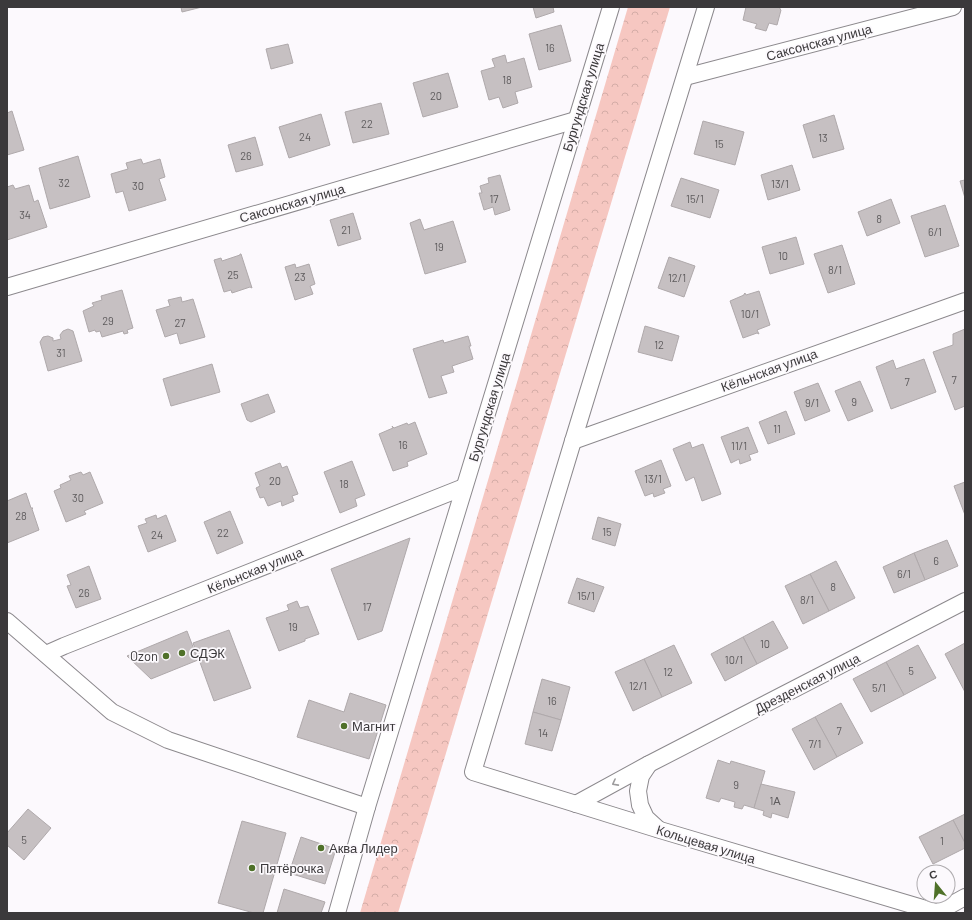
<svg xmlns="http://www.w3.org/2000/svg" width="972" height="920" font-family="Barlow,sans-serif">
	<defs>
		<pattern id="forest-crowns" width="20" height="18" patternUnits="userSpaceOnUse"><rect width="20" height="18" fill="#f6c7c1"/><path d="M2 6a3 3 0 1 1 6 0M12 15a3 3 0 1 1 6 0" fill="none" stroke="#d4aca7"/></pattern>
	</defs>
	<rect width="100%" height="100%" fill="#fcf9fd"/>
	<polygon fill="url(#forest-crowns)" points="628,7 670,7 398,913 360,913"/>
	<g fill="#c6c0c2" stroke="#afa9ab">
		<polygon points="181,7 202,7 182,12"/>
		<polygon points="533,7 553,7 554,12 536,18"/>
		<polygon points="746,7 780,7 780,9 781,10 777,25 769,23 766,31 755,28 757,24 743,20"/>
		<polygon points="561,25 571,61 539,70 529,34"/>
		<polygon points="288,44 293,63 271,69 266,49"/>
		<polygon points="505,55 507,63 524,58 532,87 515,92 518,103 503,108 499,97 489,100 481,71 495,67 492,59"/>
		<polygon points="448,73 458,107 423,117 413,83"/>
		<polygon points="381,103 389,134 353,143 345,112"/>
		<polygon points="12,111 24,150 7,155 7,113"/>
		<polygon points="321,114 330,145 289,158 279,127"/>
		<polygon points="834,115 844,149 813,158 803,125"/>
		<polygon points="703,121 744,132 735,165 694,154"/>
		<polygon points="255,137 263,165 236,172 228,145"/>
		<polygon points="78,156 90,197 50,209 39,168"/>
		<polygon points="141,159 143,164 160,159 165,177 159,179 166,200 129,211 123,191 116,193 111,174 128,169 126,163"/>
		<polygon points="792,165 800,190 768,200 761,175"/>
		<polygon points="500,175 510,210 495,215 493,207 484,210 479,193 482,193 480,186 489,183 488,178"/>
		<polygon points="681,178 719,190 710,218 671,206"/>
		<polygon points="965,180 965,198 960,181"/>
		<polygon points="13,185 15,189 29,185 34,202 38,200 47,227 7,240 7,187"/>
		<polygon points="891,199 900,223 867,236 858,212"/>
		<polygon points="945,205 959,246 925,257 911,216"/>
		<polygon points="353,213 361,239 338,246 330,220"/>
		<polygon points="420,219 424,230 453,221 466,262 425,274 410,223"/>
		<polygon points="796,237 804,264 770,274 762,247"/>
		<polygon points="842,245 855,284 828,293 814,254"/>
		<polygon points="240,254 241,254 252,288 250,287 232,293 231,290 224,292 214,260 221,258 222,261 240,255"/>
		<polygon points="669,257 695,266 684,297 658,288"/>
		<polygon points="295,264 296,268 309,264 315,284 310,286 313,294 295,300 285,267"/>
		<polygon points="122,290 133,328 127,330 128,333 124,334 123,331 102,337 100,331 96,332 95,330 89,332 83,311 94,306 92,303 102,300 101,296"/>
		<polygon points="759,291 770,325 757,330 759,334 757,333 743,338 730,301 744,295 744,294 745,293 746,295"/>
		<polygon points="181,297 182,302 193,299 205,337 180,344 177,333 165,337 156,310 170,306 168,300"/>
		<polygon points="645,326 679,336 672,361 638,352"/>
		<polygon points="68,329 73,331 82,361 48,371 40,342 43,337 48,336 53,338 53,341 61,339 60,335 63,331"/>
		<polygon points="965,329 965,406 955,410 933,352 953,345 953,334"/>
		<polygon points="468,336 471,346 469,346 473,359 452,366 454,372 441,376 447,393 429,398 413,349 443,340 444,343"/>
		<polygon points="924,359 936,392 891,409 876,367 893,360 896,369"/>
		<polygon points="212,364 220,392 171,406 163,379"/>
		<polygon points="860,381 873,411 848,421 835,391"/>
		<polygon points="818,383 830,411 805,421 794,392"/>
		<polygon points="268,394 275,412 251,422 247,420 241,404"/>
		<polygon points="786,411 795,434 768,444 759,422"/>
		<polygon points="415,422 427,454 407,462 408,466 393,471 379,434 393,428 392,426 394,428 407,423 408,425"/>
		<polygon points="748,427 758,452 749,455 751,460 740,464 739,459 731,463 721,437"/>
		<polygon points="690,442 692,448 703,444 721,494 702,501 694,477 686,481 673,449"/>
		<polygon points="661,460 671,486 663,489 665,493 654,497 653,493 645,496 635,471"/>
		<polygon points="352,461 365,495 355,499 357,506 340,513 324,472"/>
		<polygon points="280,463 282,468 287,466 298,494 292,496 294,501 282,506 281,501 268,506 264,497 260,498 256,488 260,486 255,473"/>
		<polygon points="81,472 83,475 90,472 103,503 84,511 86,514 66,522 54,491 61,488 60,485 71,480 69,476"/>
		<polygon points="965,482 965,515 954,486"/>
		<polygon points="26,493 31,508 33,508 32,509 39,530 7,543 7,501"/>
		<polygon points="230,511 243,543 217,554 204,522"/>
		<polygon points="156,515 157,519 166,515 176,541 148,552 138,526 147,523 145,519"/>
		<polygon points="598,517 621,524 615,546 592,539"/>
		<polygon points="410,538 382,631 358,640 331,569"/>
		<polygon points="947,540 958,566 925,580 914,553"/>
		<polygon points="914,553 925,580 894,593 883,567"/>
		<polygon points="836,561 855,598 829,611 810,574"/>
		<polygon points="89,566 101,599 76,608 67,586 71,585 67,575"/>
		<polygon points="810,574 829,611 803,624 785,586"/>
		<polygon points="577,578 604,587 594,612 568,603"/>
		<polygon points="297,601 300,608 308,606 319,634 305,639 305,641 279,651 266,618 289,610 287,605"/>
		<polygon points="773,621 788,648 757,664 743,637"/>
		<polygon points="229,630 251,688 214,701 193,643"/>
		<polygon points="187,631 198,660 151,679 127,656"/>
		<polygon points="743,637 757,664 725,681 711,654"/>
		<polygon points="965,643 965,692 945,654"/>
		<polygon points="674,645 692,683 662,697 644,659"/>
		<polygon points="918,645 936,678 904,695 886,662"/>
		<polygon points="644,659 662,697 633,711 615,672"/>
		<polygon points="886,662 904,695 871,712 853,679"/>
		<polygon points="542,679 570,687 561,720 533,712"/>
		<polygon points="350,693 386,705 369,759 297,737 309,700 344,712"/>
		<polygon points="841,703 863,743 837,757 815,717"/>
		<polygon points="533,712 561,720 552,751 525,744"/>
		<polygon points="815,717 837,757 814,770 792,729"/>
		<polygon points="718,760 730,764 731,761 765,771 754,808 744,805 742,809 734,807 735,802 721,798 719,802 706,798"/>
		<polygon points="761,784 795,792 788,818 772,813 771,818 763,815 764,811 754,808"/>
		<polygon points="28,809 51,828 24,860 7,845 7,833"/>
		<polygon points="965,814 965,843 953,820"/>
		<polygon points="953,820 965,843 965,848 933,864 919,837"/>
		<polygon points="242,821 286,833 263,913 254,913 218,903"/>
		<polygon points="301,837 336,849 325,884 289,873"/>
		<polygon points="284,889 325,902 321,913 277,913"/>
	</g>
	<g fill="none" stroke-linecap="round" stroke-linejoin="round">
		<g stroke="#8c898d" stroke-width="18">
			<g id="minor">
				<polyline points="706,7 573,441 473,772 660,830 939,913"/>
				<polyline points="685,77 953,7"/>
				<polyline points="7,287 576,120"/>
				<polyline points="573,441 965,301"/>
				<polyline points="7,621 112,712 168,740 367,807"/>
				<polyline points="46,654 64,646 464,487"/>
				<polyline points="649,764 641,776 638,791 640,805 646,818 658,829"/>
				<polyline points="576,804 649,764 965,601"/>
				<polyline points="938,912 965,897"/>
				<polyline points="337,913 367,807 611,7"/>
			</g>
		</g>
		<use href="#minor" stroke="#fff" stroke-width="16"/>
	</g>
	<defs><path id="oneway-chevron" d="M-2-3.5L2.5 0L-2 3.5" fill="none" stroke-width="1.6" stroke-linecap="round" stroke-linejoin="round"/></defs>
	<use stroke="#9d9c9d" href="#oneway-chevron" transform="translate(615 783) rotate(152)"/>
	<g fill="#4f7129" stroke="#fcf9fd" stroke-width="1.5">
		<circle cx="182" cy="653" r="4"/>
		<circle cx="166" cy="656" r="4"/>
		<circle cx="344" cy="726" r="4"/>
		<circle cx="321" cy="848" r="4"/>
		<circle cx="252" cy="868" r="4"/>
	</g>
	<g text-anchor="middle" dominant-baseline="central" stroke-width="3.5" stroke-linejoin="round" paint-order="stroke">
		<g font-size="11" fill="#5e5b5d">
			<text x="550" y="47">16</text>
			<text x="507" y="79">18</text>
			<text x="436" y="95">20</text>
			<text x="367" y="123">22</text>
			<text x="305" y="136">24</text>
			<text x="823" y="137">13</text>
			<text x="719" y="143">15</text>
			<text x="246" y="155">26</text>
			<text x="64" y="182">32</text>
			<text x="780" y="183">13/1</text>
			<text x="138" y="185">30</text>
			<text x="494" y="198">17</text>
			<text x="695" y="198">15/1</text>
			<text x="25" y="214">34</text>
			<text x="879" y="218">8</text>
			<text x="346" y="229">21</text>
			<text x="935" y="231">6/1</text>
			<text x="439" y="246">19</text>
			<text x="783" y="255">10</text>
			<text x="835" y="269">8/1</text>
			<text x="233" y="274">25</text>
			<text x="300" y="276">23</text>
			<text x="677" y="277">12/1</text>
			<text x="750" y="313">10/1</text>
			<text x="108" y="320">29</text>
			<text x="180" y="322">27</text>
			<text x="659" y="344">12</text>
			<text x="61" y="352">31</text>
			<text x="954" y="379">7</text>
			<text x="907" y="381">7</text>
			<text x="854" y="401">9</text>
			<text x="812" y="402">9/1</text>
			<text x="777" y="428">11</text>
			<text x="403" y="444">16</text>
			<text x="739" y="445">11/1</text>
			<text x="653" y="478">13/1</text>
			<text x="275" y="480">20</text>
			<text x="344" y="483">18</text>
			<text x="78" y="497">30</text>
			<text x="21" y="515">28</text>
			<text x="607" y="531">15</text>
			<text x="223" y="532">22</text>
			<text x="157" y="534">24</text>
			<text x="936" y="560">6</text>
			<text x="904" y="573">6/1</text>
			<text x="833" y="586">8</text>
			<text x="84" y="592">26</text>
			<text x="586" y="595">15/1</text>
			<text x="807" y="599">8/1</text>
			<text x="367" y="606">17</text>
			<text x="293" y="626">19</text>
			<text x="765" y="643">10</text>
			<text x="734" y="659">10/1</text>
			<text x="911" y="670">5</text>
			<text x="668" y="671">12</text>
			<text x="638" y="685">12/1</text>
			<text x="879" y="687">5/1</text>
			<text x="552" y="700">16</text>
			<text x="839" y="730">7</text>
			<text x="543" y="732">14</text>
			<text x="815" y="743">7/1</text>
			<text x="736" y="784">9</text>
			<text x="775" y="800">1А</text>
			<text x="24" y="839">5</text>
			<text x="942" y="840">1</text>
		</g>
		<g font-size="13" fill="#3b393b" stroke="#fcf9fd">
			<text transform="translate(819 42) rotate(-15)">Саксонская улица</text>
			<text transform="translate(583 97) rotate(-73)">Бургундская улица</text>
			<text transform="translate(292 203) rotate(-16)">Саксонская улица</text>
			<text transform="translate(769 370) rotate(-20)">Кёльнская улица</text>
			<text transform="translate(489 407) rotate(-73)">Бургундская улица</text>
			<text transform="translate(255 570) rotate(-22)">Кёльнская улица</text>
			<text transform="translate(807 683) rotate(-27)">Дрезденская улица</text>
			<text transform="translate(706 844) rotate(17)">Кольцевая улица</text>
		</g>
		<g font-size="13" fill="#3b393b" stroke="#fcf9fd" text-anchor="start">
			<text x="190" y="653">СДЭК</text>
			<text x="158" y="656" text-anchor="end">Ozon</text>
			<text x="352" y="726">Магнит</text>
			<text x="329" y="848">Аква Лидер</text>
			<text x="260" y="868">Пятёрочка</text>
		</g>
	</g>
	<rect width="972" height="920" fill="none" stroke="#3b393b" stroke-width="16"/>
	<g transform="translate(936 884) rotate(343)"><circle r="19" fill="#fcf9fd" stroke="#afacaf"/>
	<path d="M0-3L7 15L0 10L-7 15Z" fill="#4f7129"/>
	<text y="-6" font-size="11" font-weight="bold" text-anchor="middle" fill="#3b393b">С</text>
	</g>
</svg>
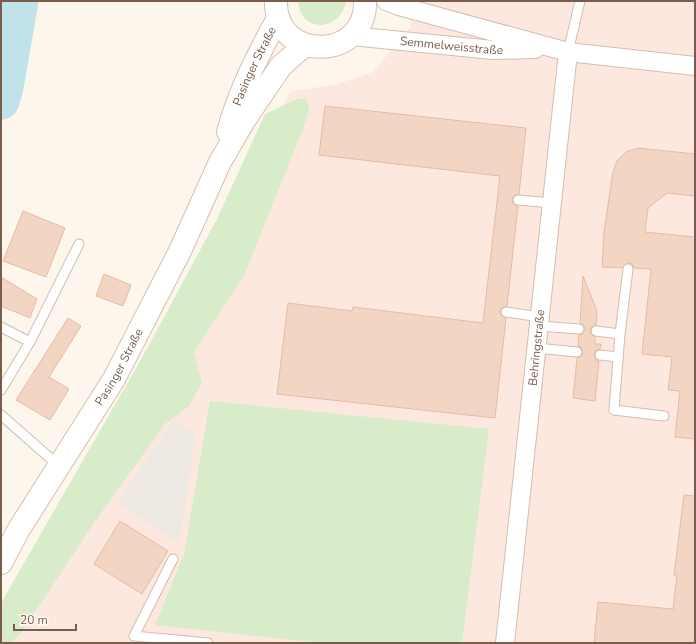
<svg xmlns="http://www.w3.org/2000/svg" width="696" height="644" font-family="'Nunito Sans',sans-serif">
<style>
.commercial{fill:#fde8e0}
.industrial{fill:#efe9e4}
.green{fill:#d8ecc9}
.lines{fill:none;stroke-linecap:round;stroke-linejoin:round}
.river{stroke:#bfe3e8;stroke-width:37}
.building{fill:#f3d5c3;stroke:#e6bba3}
.service-casing{stroke:#d1beb0;stroke-width:11}
.minor-casing{stroke:#d1beb0;stroke-width:20}
.secondary-casing{stroke:#d6c0b0;stroke-width:24}
.service{stroke:#fff;stroke-width:9}
.minor{stroke:#fff;stroke-width:18}
.secondary{stroke:#fff;stroke-width:22}
.labels{text-anchor:middle;stroke-width:3;stroke-linejoin:round;paint-order:stroke}
.street-label{font-size:12px;fill:#7a5c4d;stroke:#fffaf3}
</style>
<rect width="100%" height="100%" fill="#fdf6ec"/>
<!-- commercial -->
<polygon class="commercial" points="409,1 695,1 695,643 1,643 1,629 4,621 291,91 334,85 373,72 411,26"/>
<!-- industrial -->
<polygon class="industrial" points="174,420 196,436 179,543 117,502"/>
<!-- green -->
<g class="green">
<path d="M298,1h48v2c-8,30 -46,29 -48,-2z"/>
<polygon points="297,99 306,99 309,108 304,127 245,274 194,352 202,383 189,406 165,424 96,520 19,636 9,643 1,643 1,603 143,356 217,219 265,114"/>
<polygon points="210,401 489,429 462,643 321,643 155,625 184,554"/>
</g>
<g class="lines">
<!-- river -->
<polyline class="river" points="1,101 5,87 20,1"/>
</g>
<!-- building -->
<g class="building">
<polygon points="325,106 526,128 519,194 515,195 512,199 513,203 518,206 507,306 502,308 500,312 502,316 506,318 495,418 277,394 288,303 352,311 353,307 483,323 500,176 319,155"/>
<polygon points="638,148 695,154 695,196 667,193 648,208 645,232 695,237 695,439 675,437 680,391 668,390 672,357 642,354 651,269 634,268 632,264 628,263 622,268 602,267 604,232 613,172 617,161 626,152"/>
<polygon points="23,211 65,228 46,277 3,261"/>
<polygon points="104,274 131,285 123,306 96,296"/>
<polygon points="583,276 597,311 596,325 591,328 590,333 595,337 595,344 601,344 600,349 595,351 594,355 596,360 599,361 595,401 573,398 577,358 582,356 583,352 581,347 578,346 579,335 582,334 585,330 584,326 580,323"/>
<polygon points="1,277 37,299 30,318 1,306"/>
<polygon points="68,318 81,326 49,377 69,389 50,420 16,400"/>
<polygon points="684,495 695,496 695,643 594,643 598,602 673,609 677,575 674,575"/>
<polygon points="120,521 168,551 142,594 94,564"/>
</g>
<g class="lines">
<defs>
<g id="service">
<polyline points="568,52 580,1"/>
<polyline points="518,200 552,203"/>
<polyline points="506,312 540,317"/>
<polyline points="539,326 579,329"/>
<polyline points="1,327 30,342 1,390"/>
<polyline points="596,331 620,334 628,269"/>
<polyline points="620,334 614,410 664,416"/>
<polyline points="30,342 79,244"/>
<polyline points="537,348 577,352"/>
<polyline points="600,355 618,357"/>
<polyline points="1,415 59,466"/>
<polyline points="173,559 134,636 208,643"/>
</g>
<g id="minor">
<polyline points="386,1 399,6 568,52 695,66"/>
<path id="s1" d="M351,36l142,14 42,-1"/>
<path id="s2" d="M505,643l63,-591"/>
</g>
<g id="secondary">
<path d="M276,1c-2,61 91,61 89,0"/>
<path id="s3" d="M228,132c11,-41 30,-77 50,-114"/>
<path id="s4" d="M1,563l18,-34 95,-150 66,-128 40,-89 25,-43 36,-53 24,-21"/>
</g>
</defs>
<!-- service casing -->
<use href="#service" class="service-casing"/>
<!-- minor casing -->
<use href="#minor" class="minor-casing"/>
<!-- secondary casing -->
<use href="#secondary" class="secondary-casing"/>
<!-- service -->
<use href="#service" class="service"/>
<!-- minor -->
<use href="#minor" class="minor"/>
<!-- secondary -->
<use href="#secondary" class="secondary"/>
</g>
<g class="labels">
<!-- street labels -->
<g class="street-label">
<text dy="4" stroke="none"><textPath href="#s1" startOffset="101">Semmelweisstraße</textPath></text>
<text dy="4" stroke="none"><textPath href="#s3" startOffset="71">Pasinger Straße</textPath></text>
<text dy="4" stroke="none"><textPath href="#s2" startOffset="297">Behringstraße</textPath></text>
<text dy="4" stroke="none"><textPath href="#s4" startOffset="229">Pasinger Straße</textPath></text>
</g>
</g>
<!-- border -->
<rect width="696" height="644" fill="none" stroke="#7a5c4d" stroke-width="4"/>
<!-- scale -->
<path d="M14 624v6h62v-6" fill="none" stroke="#7a5c4d" stroke-width="2"/>
<text x="20" y="624" font-size="12" fill="#7a5c4d" stroke="#fffaf3" stroke-width="3" paint-order="stroke">20 m</text>
</svg>
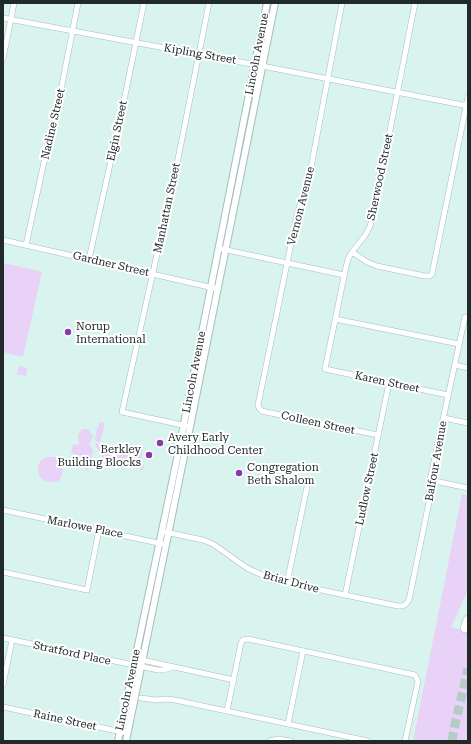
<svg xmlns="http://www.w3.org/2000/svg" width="471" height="744" viewBox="0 0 471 744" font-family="'Roboto Serif',serif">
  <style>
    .green { fill: #e8d2f7 }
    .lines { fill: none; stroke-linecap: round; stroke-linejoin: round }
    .motorway-tunnel { stroke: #b4ccc6; stroke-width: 9; stroke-dasharray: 9 4.5; stroke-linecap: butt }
    .minor-casing { stroke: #a4beb9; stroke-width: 6 }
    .tertiary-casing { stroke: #a4beb9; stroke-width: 8 }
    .motorway-casing { stroke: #a4beb9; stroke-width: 10 }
    .minor { stroke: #fff; stroke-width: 5 }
    .tertiary { stroke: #fff; stroke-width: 6 }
    .motorway { stroke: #fff; stroke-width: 9 }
    .poi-dot { fill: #863bad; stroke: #fff; stroke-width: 1.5 }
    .labels { text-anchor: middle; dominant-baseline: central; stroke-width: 4; stroke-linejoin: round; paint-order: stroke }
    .street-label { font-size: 11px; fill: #202a28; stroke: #fff }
    .poi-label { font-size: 11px; fill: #202a28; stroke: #fff; text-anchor: start }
  </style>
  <rect width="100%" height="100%" fill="#d9f4ee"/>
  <g class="green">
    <path d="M3 263 42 272 23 357 3 352Z"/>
    <path d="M19 366 27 368 26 376 17 374Z"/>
    <path d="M101 422 105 423 100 442 96 441 95 440 97 428H98L99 423Z"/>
    <path d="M82 429H88L93 436 89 445 91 446 93 451 88 470 84 469 85 466 79 465 80 456 71 453 73 444 78 445 79 443 78 435Z"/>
    <path d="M96 443 136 451 138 445 143 446 141 465 144 466 143 470 113 464 107 461 104 460 95 444Z"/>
    <path d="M48 457H55L60 461 63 469 60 480 56 482C52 482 47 482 43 480 37 476 36 465 42 460 43 459 47 457 48 457Z"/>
    <path d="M462 494 468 495V590L451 627 468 631V741H413Z"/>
  </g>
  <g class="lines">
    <path class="motorway-tunnel" d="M452 741 455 724 468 669"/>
    <defs>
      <g id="minor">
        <path d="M342 3 310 173 297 215 258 405 259 408 262 411 266 412 378 435"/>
        <path d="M415 3 373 217 370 226 366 234 352 252 348 259 346 267 325 369 448 395"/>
        <path d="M3 18 262 66 468 106"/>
        <path d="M3 59 14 3"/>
        <path d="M3 240 218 289"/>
        <path d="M26 245 49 139 57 110 78 3"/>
        <path d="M222 249 344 275"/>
        <path d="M352 252 367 262 377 266 425 276H430L432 274 468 97"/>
        <path d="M89 259 121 115 144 3"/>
        <path d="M335 319 459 344"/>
        <path d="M455 365 468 368"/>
        <path d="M444 418 468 423"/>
        <path d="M187 426 122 412 177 164 209 3"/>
        <path d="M430 480 468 488"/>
        <path d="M3 510 163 544"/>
        <path d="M165 532 203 540 213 544 247 568 273 580 398 606H402L405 605 409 600 429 502 430 480 465 317 468 318"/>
        <path d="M3 572 87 590 99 530"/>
        <path d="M287 583 307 487"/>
        <path d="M345 595 389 383"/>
        <path d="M3 638 158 670H163L173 667"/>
        <path d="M133 665 142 660 234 680"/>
        <path d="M3 685 12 640"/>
        <path d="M141 698 156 700 167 699 175 700 368 741"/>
        <path d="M3 707 127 733"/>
        <path d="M227 711 241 643 243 640 248 639 415 675 418 681 405 741"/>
        <path d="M288 724 303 651"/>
        <path d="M270 741 278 739 291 741"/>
      </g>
      <g id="tertiary">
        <path d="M118 741 178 454 267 3"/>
        <path d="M126 741 190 427 275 3"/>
      </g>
      <path id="motorway" d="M465 628 468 620"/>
    </defs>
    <use href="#minor" class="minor-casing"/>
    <use href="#tertiary" class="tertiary-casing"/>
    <use href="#motorway" class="motorway-casing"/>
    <use href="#minor" class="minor"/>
    <use href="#tertiary" class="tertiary"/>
    <use href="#motorway" class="motorway"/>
  </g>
  <g class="poi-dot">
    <circle cx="68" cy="332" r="4"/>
    <circle cx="160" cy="443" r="4"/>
    <circle cx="149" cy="455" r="4"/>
    <circle cx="239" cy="473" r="4"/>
  </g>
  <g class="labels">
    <g class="street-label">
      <text transform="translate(200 54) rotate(10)">Kipling Street</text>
      <text transform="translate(257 54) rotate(-79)">Lincoln Avenue</text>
      <text transform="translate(53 124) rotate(-77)">Nadine Street</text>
      <text transform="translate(117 131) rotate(-78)">Elgin Street</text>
      <text transform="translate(380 177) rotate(-78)">Sherwood Street</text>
      <text transform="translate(301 206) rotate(-76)">Vernon Avenue</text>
      <text transform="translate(167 208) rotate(-78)">Manhattan Street</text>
      <text transform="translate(111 264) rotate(13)">Gardner Street</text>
      <text transform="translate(194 372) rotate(-79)">Lincoln Avenue</text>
      <text transform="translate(387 382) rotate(12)">Karen Street</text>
      <text transform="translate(318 423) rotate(12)">Colleen Street</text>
      <text transform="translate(436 461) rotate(-80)">Balfour Avenue</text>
      <text transform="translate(367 489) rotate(-78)">Ludlow Street</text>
      <text transform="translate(85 527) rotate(11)">Marlowe Place</text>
      <text transform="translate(291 582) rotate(15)">Briar Drive</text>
      <text transform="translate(72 653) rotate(12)">Stratford Place</text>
      <text transform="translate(128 690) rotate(-78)">Lincoln Avenue</text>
      <text transform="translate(65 720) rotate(12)">Raine Street</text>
    </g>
    <g class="poi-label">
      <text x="76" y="326">Norup<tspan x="76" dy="13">International</tspan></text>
      <text x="168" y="437">Avery Early<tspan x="168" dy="13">Childhood Center</tspan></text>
      <text x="141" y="449" text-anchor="end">Berkley<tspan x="141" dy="13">Building Blocks</tspan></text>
      <text x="247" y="467">Congregation<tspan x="247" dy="13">Beth Shalom</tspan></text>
    </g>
  </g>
  <rect width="471" height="744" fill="none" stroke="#202a28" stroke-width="8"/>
</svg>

———

WORK ITEM:
Make a copy of each line in the records above that has the word "baseline".

EXERCISE OUTPUT:
	<g text-anchor="middle" dominant-baseline="central" stroke-width="3.5" stroke-linejoin="round" paint-order="stroke">
    .labels { text-anchor: middle; dominant-baseline: central; stroke-width: 4; stroke-linejoin: round; paint-order: stroke }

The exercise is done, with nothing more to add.